KUPANG, KOMPAS.com - Wajah Husain (22) terlihat pucat saat keluar dari kamar, tempat ia bersama beberapa orang rekannya tinggal.
Berjalan terseok-seok dengan langkah gontai, ia duduk di kursi kayu yang berada persis di depan kamar bagian kanan.
Husain adalah satu dari ratusan pengungsi asal Afganistan yang tinggal di tempat penginapan Kupang Inn di Kelurahan Kayu Putih, Kecamatan Oebobo, Kota Kupang, Nusa Tenggara Timur (NTT).
Mengenakan baju kaos biru dipadu celana pendek hitam dan sandal hitam, Husain menatap sekeliling penginapan.
Tatapannya kosong dan sesekali memegang kepalanya. Tak berselang lama, tubuh Husain pun ambruk.
Namun, tidak sampai membentur tanah, lantaran beberapa rekannya berusaha memeluknya.

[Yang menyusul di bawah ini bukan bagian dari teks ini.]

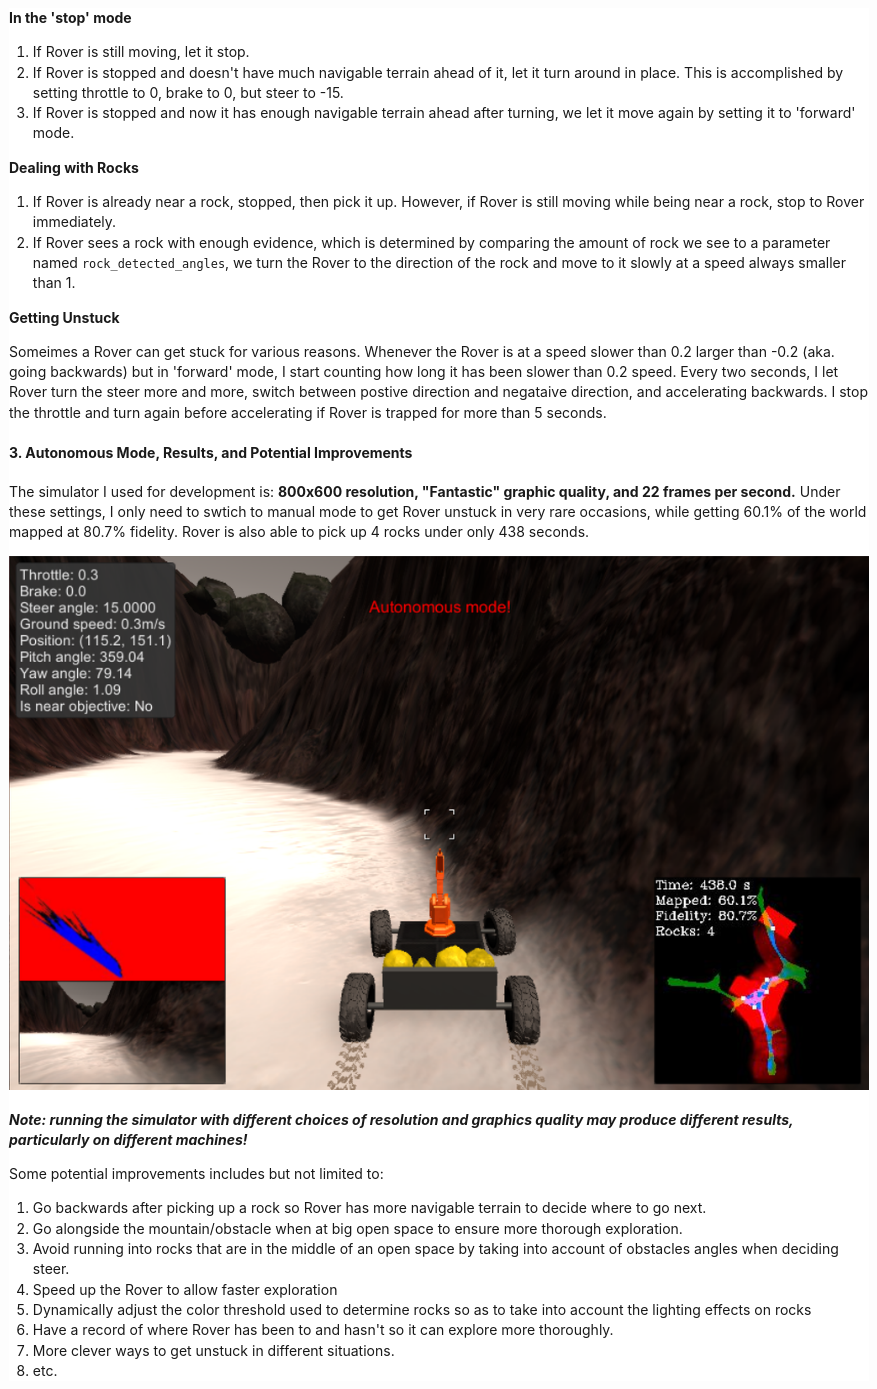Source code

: 
**In the 'stop' mode**

1. If Rover is still moving, let it stop.
2. If Rover is stopped and doesn't have much navigable terrain ahead of it, let it turn around in place. This is accomplished by setting throttle to 0, brake to 0, but steer to -15.
3. If Rover is stopped and now it has enough navigable terrain ahead after turning, we let it move again by setting it to 'forward' mode.

**Dealing with Rocks**

1. If Rover is already near a rock, stopped, then pick it up. However, if Rover is still moving while being near a rock, stop to Rover immediately.
2. If Rover sees a rock with enough evidence, which is determined by comparing the amount of rock we see to a parameter named `rock_detected_angles`, we turn the Rover to the direction of the rock and move to it slowly at a speed always smaller than 1.

**Getting Unstuck**

Someimes a Rover can get stuck for various reasons. Whenever the Rover is at a speed slower than 0.2 larger than -0.2 (aka. going backwards) but in 'forward' mode, I start counting how long it has been slower than 0.2 speed. Every two seconds, I let Rover turn the steer more and more, switch between postive direction and negataive direction, and accelerating backwards. I stop the throttle and turn again before accelerating if Rover is trapped for more than 5 seconds.

#### 3. Autonomous Mode, Results, and Potential Improvements

The simulator I used for development is: **800x600 resolution, "Fantastic" graphic quality, and 22 frames per second.** Under these settings, I only need to swtich to manual mode to get Rover unstuck in very rare occasions, while getting 60.1% of the world mapped at 80.7% fidelity. Rover is also able to pick up 4 rocks under only 438 seconds. 

![Autonomous Result][image5]

_**Note: running the simulator with different choices of resolution and graphics quality may produce different results, particularly on different machines!**_

Some potential improvements includes but not limited to:

1. Go backwards after picking up a rock so Rover has more navigable terrain to decide where to go next.
2. Go alongside the mountain/obstacle when at big open space to ensure more thorough exploration.
3. Avoid running into rocks that are in the middle of an open space by taking into account of obstacles angles when deciding steer.
4. Speed up the Rover to allow faster exploration
5. Dynamically adjust the color threshold used to determine rocks so as to take into account the lighting effects on rocks
6. Have a record of where Rover has been to and hasn't so it can explore more thoroughly.
7. More clever ways to get unstuck in different situations.
8. etc.






[//]: # (Image References)
[image1]: calibration_images/example_grid1.jpg
[image2]: calibration_images/example_rock1.jpg 
[image3]: misc/rover_image.jpg
[image4]: misc/grid_perspective_transform.png
[image5]: misc/autonomous_mode.jpg
[image6]: misc/grid_threshold.png
[image7]: misc/grid_with_direction.jpg
[image8]: misc/rock_threshold.png
[image9]: misc/vision.png
[image10]: misc/simulator_setting.png
[image11]: misc/simulator.png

Husain kemudian dilarikan ke Rumah Sakit Umum Daerah WZ Johannes Kupang oleh sejumlah rekannya, yang dibantu dua petugas dari Rumah Detensi Imigran (Rudenim) Kupang.
Baca juga: Fakta Danau di Kupang yang Muncul Usai Badai Seroja, Sempat Viral di Medsos, Kini Mulai Kering
"Husain ini sudah satu tahun sakit. Dia stres berat dan selalu memegang kepalanya kalau sakit. Dia tidak bisa bicara," ungkap Bashkir Rasikh, pengungsi Afganistan lainnya, saat ditemui Kompas.com di Kupang Inn, Rabu (5/5/2021).
Menurut Bashkir, Husain depresi karena memikirkan masa depannya yang tidak jelas. Husain, kata dia, sudah tujuh tahun tinggal di Kupang.
Di Kupang, Husain tinggal sendirian. Setiap hari, pria itu mengonsumsi obat yang diresepkan dokter, tetapi penyakitnya tak kunjung sembuh.
Baskhir mengaku, bukan hanya Husein yang mengalami depresi berat, tetapi ada juga warga Afganistan lainnya termasuk dirinya.
Semua pengungsi asal Afganistan ingin segera dipindahkan ke negara ketiga agar mendapat pekerjaan tetap.
Karena banyak pengungsi yang depresi, mereka akhirnya memilih menggelar beberapa kali unjuk rasa di depan kantor Organisasi Internasional untuk Migrasi (IOM) Kupang.
"Kami sudah tinggal di Kupang selama tujuh sampai delapan tahun, tapi nasib kami tidak menentu. Kami ingin dipindahkan ke negara ketiga," kata Rasikh.